Stable isotope analyses have become an important tool in reconstructing diets, analysing resource use patterns, elucidating trophic relations among predators and understanding the structure of food webs. Here, we use stable carbon and nitrogen isotope ratios in bone collagen to reconstruct and compare the isotopic niches of adult South American fur seals (Arctocephalus australis; n = 86) and sea lions (Otaria flavescens; n = 49) - two otariid species with marked morphological differences - in the Río de la Plata estuary (Argentina - Uruguay) and the adjacent Atlantic Ocean during the second half of the 20th century and the beginning of the 21st century. Samples from the middle Holocene (n = 7 fur seals and n = 5 sea lions) are also included in order to provide a reference point for characterizing resource partitioning before major anthropogenic modifications of the environment. We found that the South American fur seals and South American sea lions had distinct isotopic niches during the middle Holocene. Isotopic niche segregation was similar at the beginning of the second half of the 20th century, but has diminished over time. The progressive convergence of the isotopic niches of these two otariids during the second half of the 20th century and the beginning of the 21st century is most likely due to the increased reliance of South American fur seals on demersal prey. This recent dietary change in South American fur seals can be explained by at least two non-mutually exclusive mechanisms: (i) the decrease in the abundance of sympatric South American sea lions as a consequence of small colony size and high pup mortality resulting from commercial sealing; and (ii) the decrease in the average size of demersal fishes due to intense fishing of the larger class sizes, which may have increased their accessibility to those eared seals with a smaller mouth gape, that is, South American fur seals of both sexes and female South American sea lions.

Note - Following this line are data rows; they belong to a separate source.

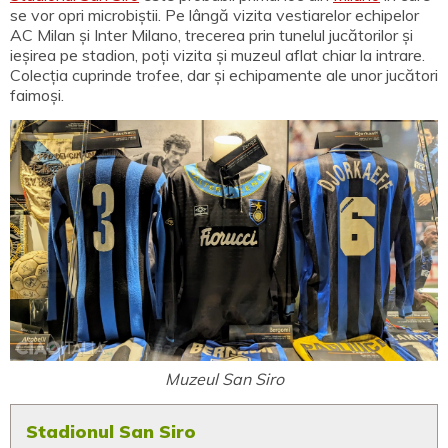
se vor opri microbiștii. Pe lângă vizita vestiarelor echipelor
AC Milan și Inter Milano, trecerea prin tunelul jucătorilor și
ieșirea pe stadion, poți vizita și muzeul aflat chiar la intrare.
Colecția cuprinde trofee, dar și echipamente ale unor jucători
faimoși.
Muzeul San Siro
Stadionul San Siro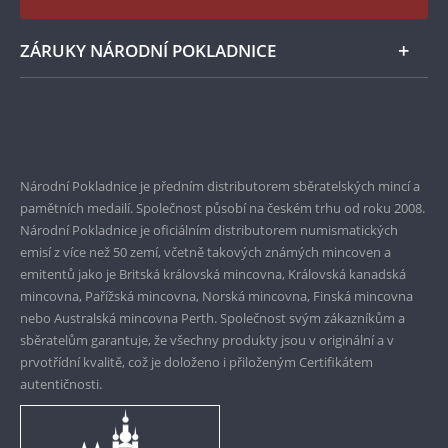
Instagram Národní Pokladnice
ZÁRUKY NÁRODNÍ POKLADNICE
Bezpečné nákupy
Prvotřídní servis
Garance nejvyšší kvality
Národní Pokladnice je předním distributorem sběratelských mincí a
pamětních medailí. Společnost působí na českém trhu od roku 2008.
Pouze originální produkty
Národní Pokladnice je oficiálním distributorem numismatických
emisí z více než 50 zemí, včetně takových známých mincoven a
emitentů jako je Britská královská mincovna, Královská kanadská
mincovna, Pařížská mincovna, Norská mincovna, Finská mincovna
nebo Australská mincovna Perth. Společnost svým zákazníkům a
sběratelům garantuje, že všechny produkty jsou v originální a v
prvotřídní kvalitě, což je doloženo i přiloženým Certifikátem
autentičnosti.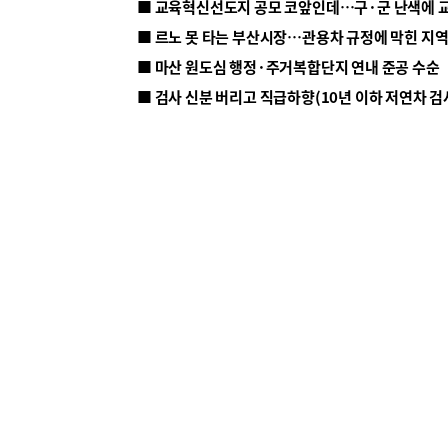
■ 르노 못 타는 부산시장…관용차 규정에 막힌 지
■ 마산 원도심 행정·주거복합단지 연내 준공 수순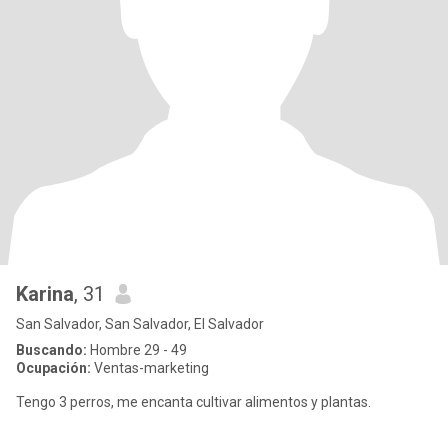
Karina
, 31
San Salvador, San Salvador, El Salvador
Buscando:
Hombre 29 - 49
Ocupación:
Ventas-marketing
Tengo 3 perros, me encanta cultivar alimentos y plantas.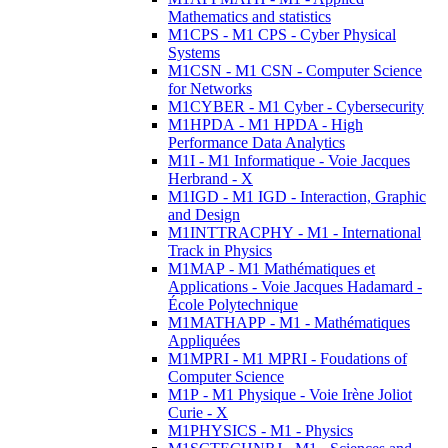
Mathematics and statistics
M1CPS - M1 CPS - Cyber Physical
Systems
M1CSN - M1 CSN - Computer Science
for Networks
M1CYBER - M1 Cyber - Cybersecurity
M1HPDA - M1 HPDA - High
Performance Data Analytics
M1I - M1 Informatique - Voie Jacques
Herbrand - X
M1IGD - M1 IGD - Interaction, Graphic
and Design
M1INTTRACPHY - M1 - International
Track in Physics
M1MAP - M1 Mathématiques et
Applications - Voie Jacques Hadamard -
École Polytechnique
M1MATHAPP - M1 - Mathématiques
Appliquées
M1MPRI - M1 MPRI - Foudations of
Computer Science
M1P - M1 Physique - Voie Irène Joliot
Curie - X
M1PHYSICS - M1 - Physics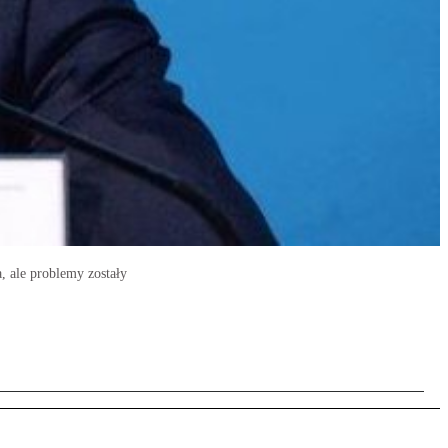
, ale problemy zostały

Holocene changes in the trophic ecology of an apex marine predator in the South Atlantic Ocean

Predators may modify their diets as a result of both anthropogenic and natural environmental changes. Stable isotope ratios of nitrogen and carbon in bone collagen have been used to reconstruct the foraging ecology of South American fur seals (Arctocephalus australis) in the southwestern South Atlantic Ocean since the Middle Holocene, a region inhabited by hunter-gatherers by millennia and modified by two centuries of whaling, sealing and fishing. Results suggest that the isotopic niche of fur seals from Patagonia has not changed over the last two millennia (average for the period: δ¹³C_2200-0BP = -13.4 ± 0.5‰, δ¹⁵N_2200-0BP = 20.6 ± 1.1‰). Conversely, Middle Holocene fur seals fed more pelagically than their modern conspecifics in the Río de la Plata region (δ¹³C_7000BP = -15.9 ± 0.6‰ vs. δ¹³C_PRESENT = -13.5 ± 0.8‰) and Tierra del Fuego (δ¹³C_6400-4300BP = -15.4 ± 0.5‰ vs. δ¹³C_PRESENT = -13.2 ± 0.7‰). In the latter region, Middle Holocene fur seals also fed at a higher trophic level than their modern counterparts (δ¹⁵N_6400-4300BP = 20.5 ± 0.5‰ vs. δ¹⁵N_PRESENT = 19.0 ± 1.6‰). Nevertheless, a major dietary shift was observed in fur seals from Tierra del Fuego during the nineteenth century (δ¹³C_100BP = -17.2 ± 0.3‰, δ¹⁵N_100BP = 18.6 ± 0.7‰), when marine primary productivity plummeted and the fur seal population was decimated by sealing. Disentangling the relative roles of natural and anthropogenic factors in explaining this dietary shift is difficult, but certainly the trophic position of fur seals has changed through the Holocene in some South Atlantic regions.